:: Problem to solve ::
Would you output the entries below only from the line containing "ring dip: (1020, 921)" through the line containing "pinky dip: (1033, 932)", exactly as they stand and with both ends included?

--- Study material ---

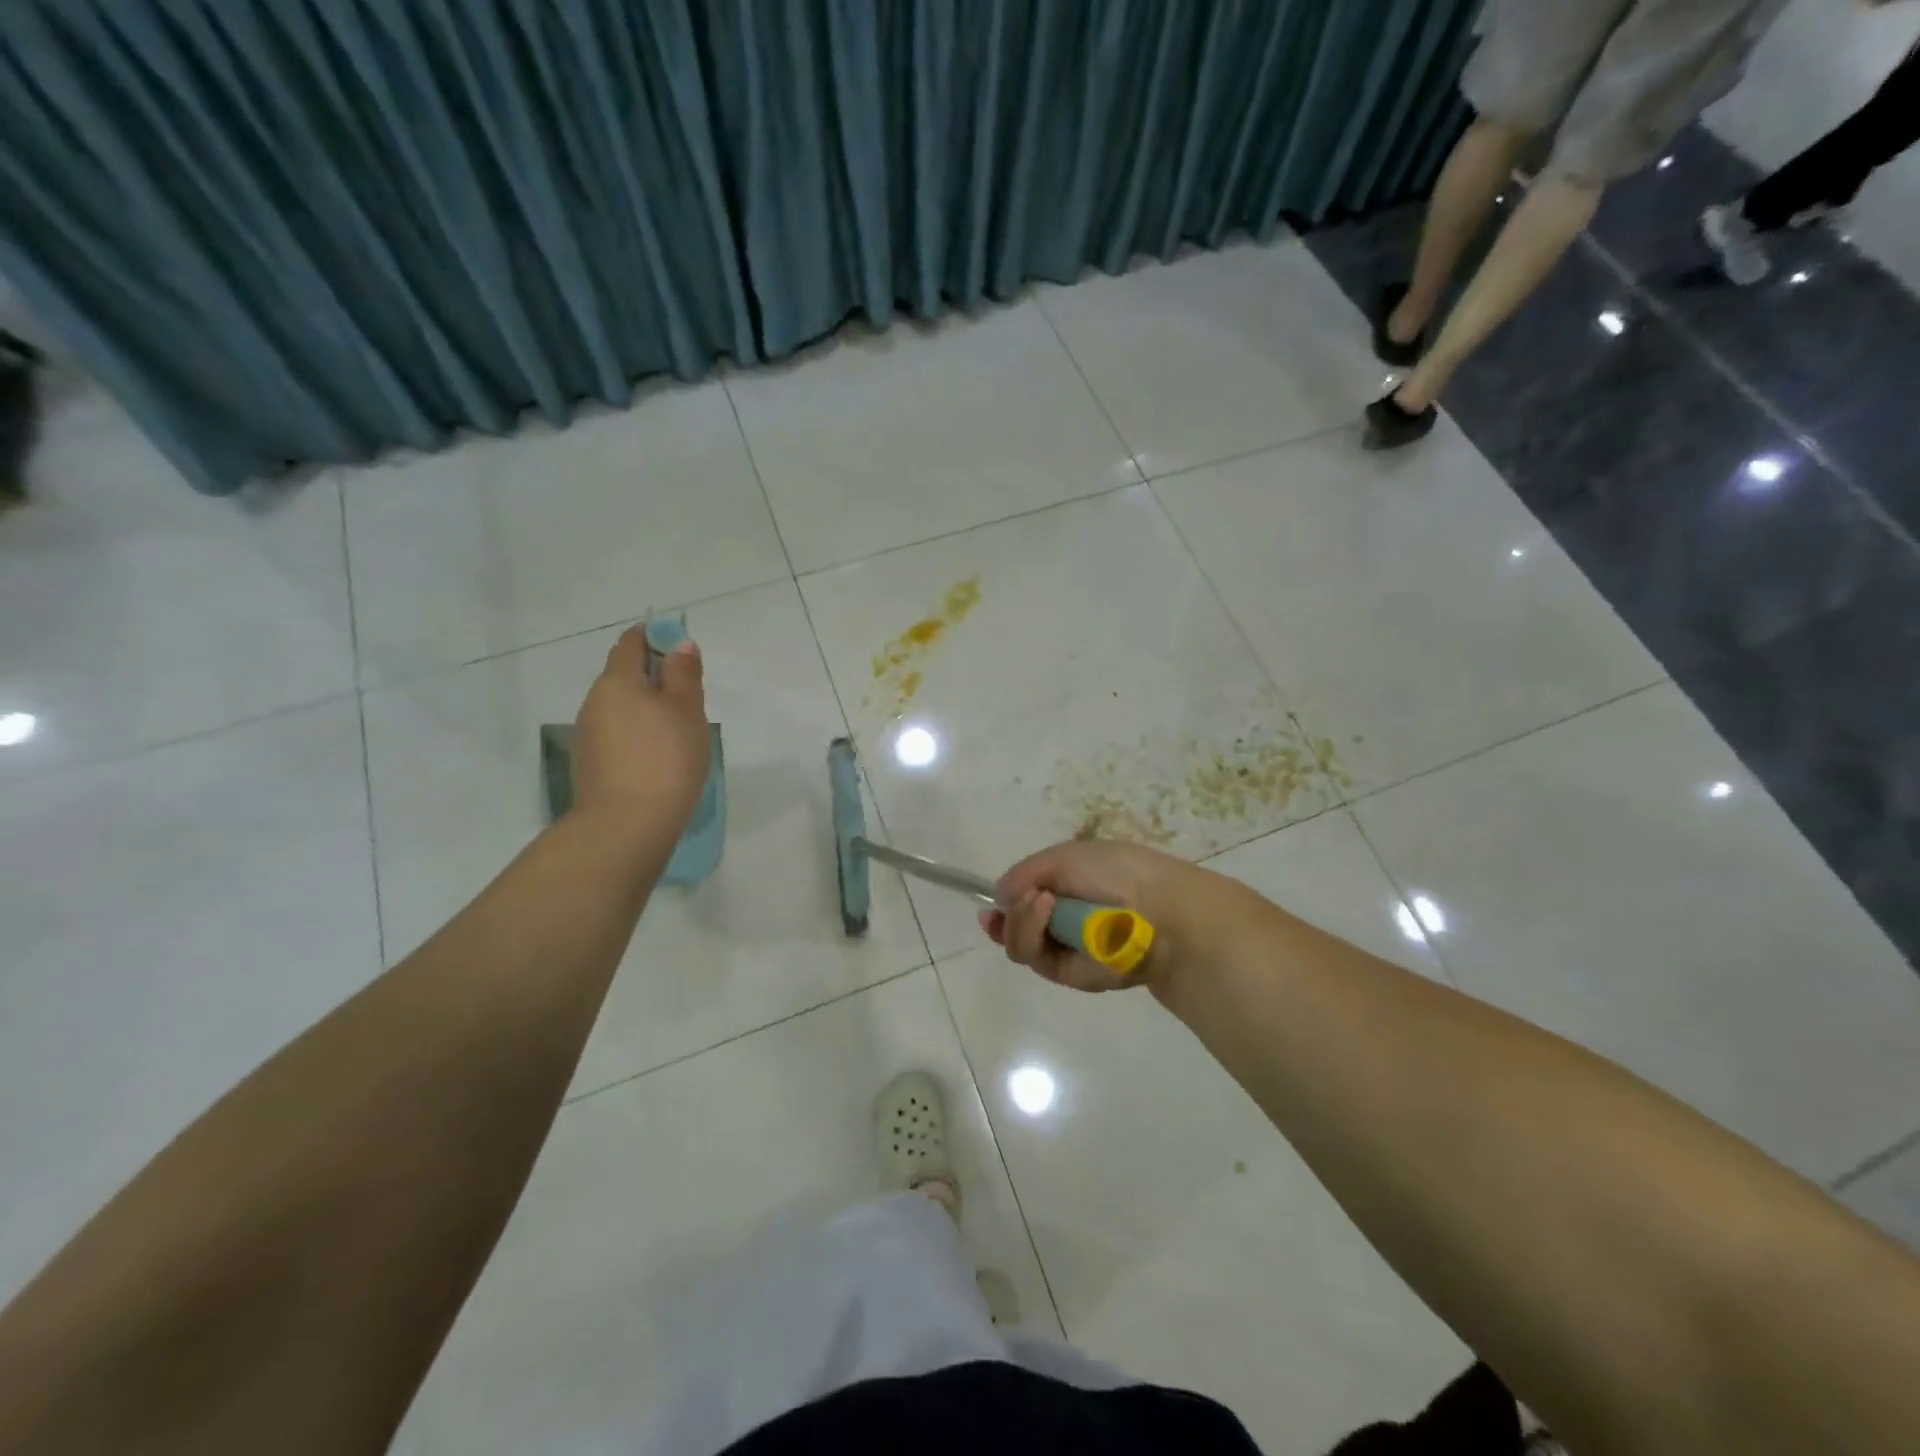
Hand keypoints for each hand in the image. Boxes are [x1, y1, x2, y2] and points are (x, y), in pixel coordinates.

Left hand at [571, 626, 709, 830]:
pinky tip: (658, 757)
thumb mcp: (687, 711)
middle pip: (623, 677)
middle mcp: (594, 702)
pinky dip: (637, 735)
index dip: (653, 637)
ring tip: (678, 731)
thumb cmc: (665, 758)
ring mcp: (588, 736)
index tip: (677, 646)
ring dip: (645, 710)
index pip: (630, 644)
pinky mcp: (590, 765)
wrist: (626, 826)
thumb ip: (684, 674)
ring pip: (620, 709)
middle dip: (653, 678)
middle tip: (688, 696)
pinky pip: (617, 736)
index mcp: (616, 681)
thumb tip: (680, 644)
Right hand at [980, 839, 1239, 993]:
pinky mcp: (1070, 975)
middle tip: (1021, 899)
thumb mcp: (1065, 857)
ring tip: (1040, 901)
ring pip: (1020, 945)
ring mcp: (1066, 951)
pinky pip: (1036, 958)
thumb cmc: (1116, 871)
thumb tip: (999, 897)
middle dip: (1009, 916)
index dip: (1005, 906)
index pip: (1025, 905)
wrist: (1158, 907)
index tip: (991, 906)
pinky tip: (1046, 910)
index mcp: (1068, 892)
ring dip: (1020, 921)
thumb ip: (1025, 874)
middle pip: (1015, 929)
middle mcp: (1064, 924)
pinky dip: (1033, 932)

---
--- Study material ---

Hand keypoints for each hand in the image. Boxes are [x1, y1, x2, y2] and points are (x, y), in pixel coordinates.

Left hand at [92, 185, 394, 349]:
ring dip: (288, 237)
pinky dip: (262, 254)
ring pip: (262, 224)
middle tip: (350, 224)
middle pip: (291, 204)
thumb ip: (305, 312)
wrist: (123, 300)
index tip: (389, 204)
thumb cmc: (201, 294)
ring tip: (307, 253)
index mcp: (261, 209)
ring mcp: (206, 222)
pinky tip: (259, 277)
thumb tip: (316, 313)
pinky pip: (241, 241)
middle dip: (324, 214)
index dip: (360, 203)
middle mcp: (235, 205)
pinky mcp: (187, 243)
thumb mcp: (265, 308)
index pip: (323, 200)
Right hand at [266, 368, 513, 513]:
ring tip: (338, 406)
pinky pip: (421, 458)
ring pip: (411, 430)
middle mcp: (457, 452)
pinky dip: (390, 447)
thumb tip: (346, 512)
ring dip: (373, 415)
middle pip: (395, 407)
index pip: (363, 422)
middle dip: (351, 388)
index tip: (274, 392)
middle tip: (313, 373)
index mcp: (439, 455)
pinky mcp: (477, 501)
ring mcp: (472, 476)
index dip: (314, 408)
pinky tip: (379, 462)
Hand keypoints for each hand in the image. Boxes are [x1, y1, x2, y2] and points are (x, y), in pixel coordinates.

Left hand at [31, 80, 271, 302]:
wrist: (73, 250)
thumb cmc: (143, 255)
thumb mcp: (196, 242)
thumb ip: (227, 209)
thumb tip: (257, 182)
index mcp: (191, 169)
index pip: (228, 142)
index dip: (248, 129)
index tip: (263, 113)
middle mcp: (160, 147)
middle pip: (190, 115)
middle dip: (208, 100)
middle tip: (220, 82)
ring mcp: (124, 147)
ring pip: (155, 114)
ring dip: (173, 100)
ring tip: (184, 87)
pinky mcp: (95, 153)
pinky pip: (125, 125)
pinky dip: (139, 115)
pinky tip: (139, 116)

---
--- Study material ---

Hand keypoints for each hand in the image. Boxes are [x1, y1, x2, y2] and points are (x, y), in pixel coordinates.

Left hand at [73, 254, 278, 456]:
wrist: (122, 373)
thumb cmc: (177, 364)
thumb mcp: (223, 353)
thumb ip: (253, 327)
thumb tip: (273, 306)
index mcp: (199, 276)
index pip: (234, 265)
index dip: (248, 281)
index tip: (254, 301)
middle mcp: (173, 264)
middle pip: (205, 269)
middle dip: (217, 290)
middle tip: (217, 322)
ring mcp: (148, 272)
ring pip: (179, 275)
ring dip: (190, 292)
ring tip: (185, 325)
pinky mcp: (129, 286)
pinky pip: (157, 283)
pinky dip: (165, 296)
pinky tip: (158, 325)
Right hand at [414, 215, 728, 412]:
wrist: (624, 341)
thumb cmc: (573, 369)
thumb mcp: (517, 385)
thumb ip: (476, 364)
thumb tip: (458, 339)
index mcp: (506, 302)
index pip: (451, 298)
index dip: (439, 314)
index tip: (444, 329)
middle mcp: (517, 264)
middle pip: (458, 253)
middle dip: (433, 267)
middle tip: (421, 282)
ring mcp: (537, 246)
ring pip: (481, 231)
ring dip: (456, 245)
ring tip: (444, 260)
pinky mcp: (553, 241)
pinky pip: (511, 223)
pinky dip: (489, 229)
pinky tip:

---

:: Answer section ::
ring dip: (1020, 921)
thumb ip: (1025, 874)
middle pip: (1015, 929)
middle mcp: (1064, 924)
pinky dip: (1033, 932)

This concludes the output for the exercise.